• [Instructions to follow]
How many lines in the rows below contain the word "value"? Reply with the number alone.

• [Input material]
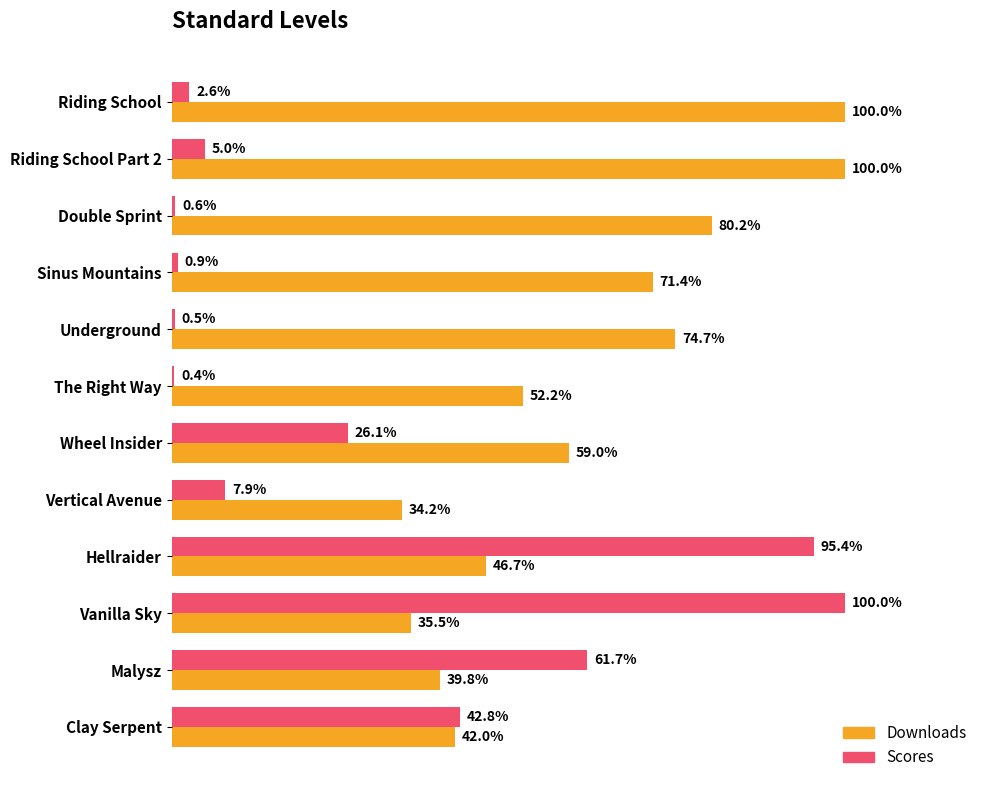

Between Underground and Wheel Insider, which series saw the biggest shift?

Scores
...
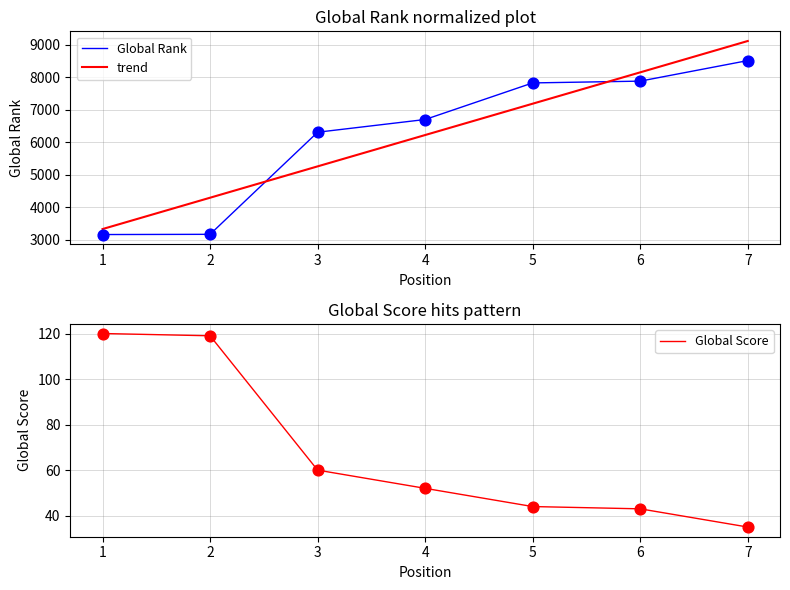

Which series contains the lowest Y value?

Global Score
...
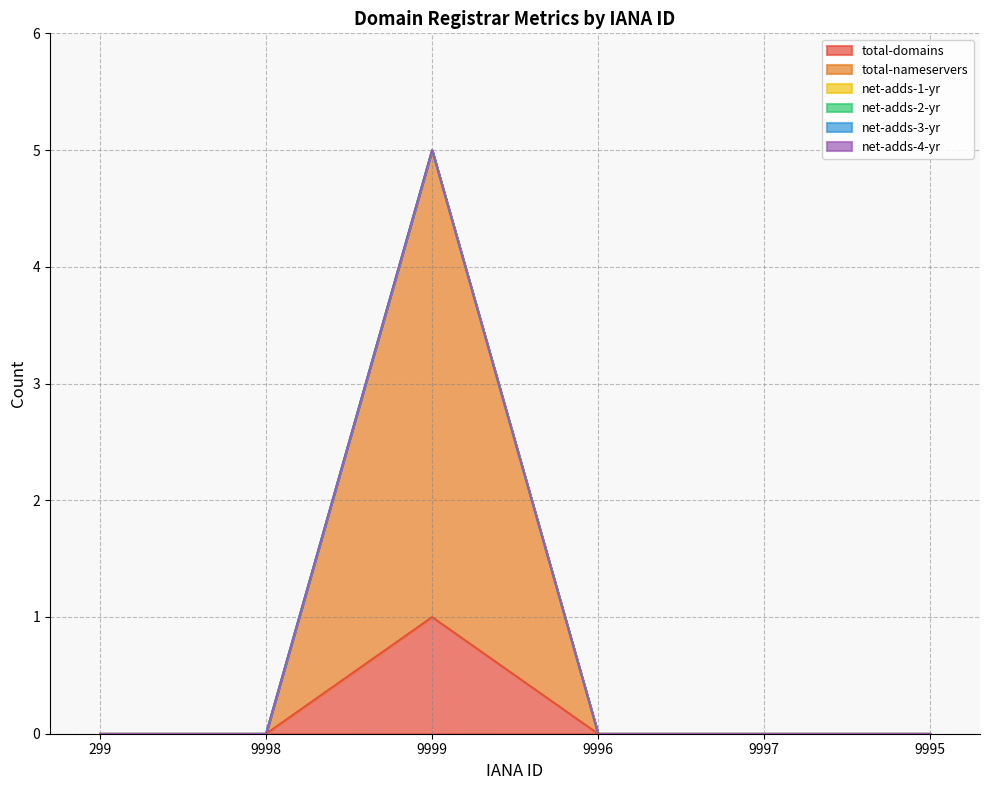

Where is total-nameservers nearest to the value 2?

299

• [Exercise answer]
2